#51. The Secret Garden by Frances Hodgson Burnett
The Secret Garden is a novel by Frances Hodgson Burnett. The book’s working title was Mistress Mary, in reference to the English nursery rhyme Mary, Mary, Quite Contrary. It was initially published in serial format starting in the autumn of 1910, in The American Magazine, a publication aimed at adults. The entire book was first published in the summer 1911 by Frederick A. Stokes in New York, and by Heinemann in London. Its copyright expired in the United States in 1987, and in most other parts of the world in 1995, placing the book in the public domain. As a result several abridged and unabridged editions were published during the late 1980s and early 1990s. It is now one of Burnett’s most popular novels, and is considered to be a classic of English children’s literature.
In The Secret Garden, the events of Mary Lennox’s early childhood mirror those of Burnett’s own. Both Mary and Burnett experienced the death of their parents followed by a reversal of fortune, as well as a great sense of dislocation upon being taken from the country of their birth to one utterly foreign to them. The novel is not merely autobiographical. It was written while Burnett was very much under the influence of the ideas of the New Thought, theosophy, and Christian Science movements, which were enjoying their greatest popularity at the turn of the twentieth century. Burnett’s idiosyncratic fusion of these philosophies held that the Christian god was a kind of unified mind or spirit, with whom any person might commune; this spirit was held to be present everywhere, and especially in nature. Proponents of the New Thought also extolled the power of positive thinking (the fervent contemplation of what one hopes will happen), and held it to be a form of communion with the divine spirit. One could ostensibly cure oneself of illness through this kind of magical thinking, or change the character of one’s fortunes.

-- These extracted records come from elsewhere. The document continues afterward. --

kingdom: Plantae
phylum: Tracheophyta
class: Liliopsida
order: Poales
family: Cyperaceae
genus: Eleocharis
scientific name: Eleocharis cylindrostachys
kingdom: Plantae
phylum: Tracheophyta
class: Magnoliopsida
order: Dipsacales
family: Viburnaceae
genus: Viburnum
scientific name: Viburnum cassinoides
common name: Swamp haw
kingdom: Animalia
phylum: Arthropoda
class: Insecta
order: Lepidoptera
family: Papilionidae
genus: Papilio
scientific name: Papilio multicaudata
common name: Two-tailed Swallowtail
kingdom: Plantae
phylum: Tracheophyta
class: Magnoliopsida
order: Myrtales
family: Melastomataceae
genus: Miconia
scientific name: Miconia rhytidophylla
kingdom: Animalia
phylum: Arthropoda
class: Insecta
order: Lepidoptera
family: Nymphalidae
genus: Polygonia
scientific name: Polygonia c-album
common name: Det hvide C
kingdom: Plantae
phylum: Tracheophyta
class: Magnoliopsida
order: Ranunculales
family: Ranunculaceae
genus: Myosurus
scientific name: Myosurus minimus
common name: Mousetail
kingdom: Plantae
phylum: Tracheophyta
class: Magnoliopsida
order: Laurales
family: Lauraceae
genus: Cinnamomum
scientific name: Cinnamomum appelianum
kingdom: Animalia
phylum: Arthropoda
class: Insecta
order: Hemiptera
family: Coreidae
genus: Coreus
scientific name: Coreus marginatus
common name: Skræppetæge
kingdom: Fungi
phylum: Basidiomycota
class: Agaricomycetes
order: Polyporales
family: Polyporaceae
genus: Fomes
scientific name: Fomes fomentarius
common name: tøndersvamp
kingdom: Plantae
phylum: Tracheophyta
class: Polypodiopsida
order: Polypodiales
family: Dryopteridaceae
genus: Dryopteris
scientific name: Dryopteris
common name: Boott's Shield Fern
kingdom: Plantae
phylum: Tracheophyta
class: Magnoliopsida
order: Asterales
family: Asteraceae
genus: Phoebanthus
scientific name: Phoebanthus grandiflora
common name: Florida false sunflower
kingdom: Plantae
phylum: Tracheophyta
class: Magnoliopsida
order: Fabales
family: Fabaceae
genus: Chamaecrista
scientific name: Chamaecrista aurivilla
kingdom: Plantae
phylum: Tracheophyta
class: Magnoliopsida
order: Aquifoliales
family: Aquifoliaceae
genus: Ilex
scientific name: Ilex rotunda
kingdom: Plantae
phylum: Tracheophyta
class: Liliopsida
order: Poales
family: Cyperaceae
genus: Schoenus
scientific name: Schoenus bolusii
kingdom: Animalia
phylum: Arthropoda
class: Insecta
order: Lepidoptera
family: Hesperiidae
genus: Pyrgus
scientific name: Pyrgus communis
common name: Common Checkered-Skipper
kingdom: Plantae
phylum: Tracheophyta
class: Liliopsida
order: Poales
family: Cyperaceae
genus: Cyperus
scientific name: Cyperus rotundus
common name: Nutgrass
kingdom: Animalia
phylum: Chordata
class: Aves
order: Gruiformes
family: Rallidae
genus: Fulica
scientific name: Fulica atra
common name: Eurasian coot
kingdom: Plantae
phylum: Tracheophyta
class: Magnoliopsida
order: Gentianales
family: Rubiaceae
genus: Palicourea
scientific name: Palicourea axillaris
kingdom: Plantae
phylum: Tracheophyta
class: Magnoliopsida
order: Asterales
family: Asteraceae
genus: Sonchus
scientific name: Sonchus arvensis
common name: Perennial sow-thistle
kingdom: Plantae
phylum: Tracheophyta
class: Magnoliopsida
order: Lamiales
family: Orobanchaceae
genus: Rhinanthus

Such ideas had a profound influence upon the writing of The Secret Garden—particularly as the inspiration for what Colin and Mary call “Magic.” It is, of course, also visible in Burnett’s depiction of the landscape (as represented by the garden and the moor) as having healing or restorative properties. Burnett wrote the novel shortly after returning to England in 1898, where she had rented a country house and absorbed herself in her passion for gardening. At that time, a walled-in rose garden served as her outdoor workroom, and was the place where she wrote the better part of The Secret Garden. At the time of her death, on October 29, 1924, in Long Island, New York, she had published more than forty books.